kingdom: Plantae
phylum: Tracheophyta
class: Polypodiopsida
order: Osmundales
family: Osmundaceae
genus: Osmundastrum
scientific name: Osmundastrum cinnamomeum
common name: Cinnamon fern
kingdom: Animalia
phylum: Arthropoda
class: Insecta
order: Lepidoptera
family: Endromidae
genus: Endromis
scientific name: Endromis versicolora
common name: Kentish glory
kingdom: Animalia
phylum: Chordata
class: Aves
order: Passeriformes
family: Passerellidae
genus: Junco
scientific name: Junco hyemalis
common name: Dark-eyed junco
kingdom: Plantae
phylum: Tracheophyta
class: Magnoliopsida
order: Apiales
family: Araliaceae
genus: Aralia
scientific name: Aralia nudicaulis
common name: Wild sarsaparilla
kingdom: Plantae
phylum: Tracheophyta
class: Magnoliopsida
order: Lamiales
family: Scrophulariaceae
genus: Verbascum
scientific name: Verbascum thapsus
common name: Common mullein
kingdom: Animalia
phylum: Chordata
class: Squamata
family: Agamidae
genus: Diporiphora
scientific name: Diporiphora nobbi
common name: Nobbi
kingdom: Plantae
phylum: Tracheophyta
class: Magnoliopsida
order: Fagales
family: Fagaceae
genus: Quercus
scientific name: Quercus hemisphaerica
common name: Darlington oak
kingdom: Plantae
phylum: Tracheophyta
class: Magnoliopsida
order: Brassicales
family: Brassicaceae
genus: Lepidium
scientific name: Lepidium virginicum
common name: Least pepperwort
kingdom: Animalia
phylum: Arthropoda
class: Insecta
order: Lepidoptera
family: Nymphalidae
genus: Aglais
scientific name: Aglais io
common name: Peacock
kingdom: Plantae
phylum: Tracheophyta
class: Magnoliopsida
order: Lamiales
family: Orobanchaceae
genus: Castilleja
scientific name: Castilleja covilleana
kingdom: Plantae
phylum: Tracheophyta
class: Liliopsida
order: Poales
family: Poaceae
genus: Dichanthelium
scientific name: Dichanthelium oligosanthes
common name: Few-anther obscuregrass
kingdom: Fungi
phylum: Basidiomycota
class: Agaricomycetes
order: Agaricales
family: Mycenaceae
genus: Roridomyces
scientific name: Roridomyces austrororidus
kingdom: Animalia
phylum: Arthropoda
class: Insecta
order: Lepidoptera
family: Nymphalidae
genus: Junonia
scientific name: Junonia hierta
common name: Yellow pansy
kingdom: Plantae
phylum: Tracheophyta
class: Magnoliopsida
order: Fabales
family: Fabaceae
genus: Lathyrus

EXERCISE GOAL. Reproduce the data above verbatim, from the line with "order: Passeriformes" up to and including the line with "scientific name: Aralia nudicaulis".

RESULT OF THE EXERCISE.
order: Passeriformes
family: Passerellidae
genus: Junco
scientific name: Junco hyemalis
common name: Dark-eyed junco
kingdom: Plantae
phylum: Tracheophyta
class: Magnoliopsida
order: Apiales
family: Araliaceae
genus: Aralia
scientific name: Aralia nudicaulis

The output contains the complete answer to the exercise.